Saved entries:
=== Section Start ===

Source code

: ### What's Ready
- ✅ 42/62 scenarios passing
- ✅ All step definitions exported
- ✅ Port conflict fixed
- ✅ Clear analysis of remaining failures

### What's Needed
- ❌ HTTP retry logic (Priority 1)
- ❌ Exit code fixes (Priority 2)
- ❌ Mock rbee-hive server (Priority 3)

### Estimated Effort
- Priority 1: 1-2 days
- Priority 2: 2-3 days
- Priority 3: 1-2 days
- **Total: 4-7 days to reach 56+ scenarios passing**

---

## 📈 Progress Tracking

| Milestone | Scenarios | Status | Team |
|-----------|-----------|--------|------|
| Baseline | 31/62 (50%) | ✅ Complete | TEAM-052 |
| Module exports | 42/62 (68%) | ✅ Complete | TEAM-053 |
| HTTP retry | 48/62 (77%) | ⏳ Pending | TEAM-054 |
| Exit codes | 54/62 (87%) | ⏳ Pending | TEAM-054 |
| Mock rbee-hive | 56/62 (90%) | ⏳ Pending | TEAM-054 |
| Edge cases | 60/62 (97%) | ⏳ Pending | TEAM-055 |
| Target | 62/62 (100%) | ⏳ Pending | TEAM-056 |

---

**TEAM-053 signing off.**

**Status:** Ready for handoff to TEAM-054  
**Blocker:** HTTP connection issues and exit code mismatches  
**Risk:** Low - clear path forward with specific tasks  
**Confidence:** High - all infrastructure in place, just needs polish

=== Section End ===

## JOB ITEM:
The entries shown above should be copied out word for word.

## RESPONSE AREA:
Source code

: ### What's Ready
- ✅ 42/62 scenarios passing
- ✅ All step definitions exported
- ✅ Port conflict fixed
- ✅ Clear analysis of remaining failures

### What's Needed
- ❌ HTTP retry logic (Priority 1)
- ❌ Exit code fixes (Priority 2)
- ❌ Mock rbee-hive server (Priority 3)

### Estimated Effort
- Priority 1: 1-2 days
- Priority 2: 2-3 days
- Priority 3: 1-2 days
- **Total: 4-7 days to reach 56+ scenarios passing**

---

## 📈 Progress Tracking

| Milestone | Scenarios | Status | Team |
|-----------|-----------|--------|------|
| Baseline | 31/62 (50%) | ✅ Complete | TEAM-052 |
| Module exports | 42/62 (68%) | ✅ Complete | TEAM-053 |
| HTTP retry | 48/62 (77%) | ⏳ Pending | TEAM-054 |
| Exit codes | 54/62 (87%) | ⏳ Pending | TEAM-054 |
| Mock rbee-hive | 56/62 (90%) | ⏳ Pending | TEAM-054 |
| Edge cases | 60/62 (97%) | ⏳ Pending | TEAM-055 |
| Target | 62/62 (100%) | ⏳ Pending | TEAM-056 |

---

**TEAM-053 signing off.**

**Status:** Ready for handoff to TEAM-054  
**Blocker:** HTTP connection issues and exit code mismatches  
**Risk:** Low - clear path forward with specific tasks  
**Confidence:** High - all infrastructure in place, just needs polish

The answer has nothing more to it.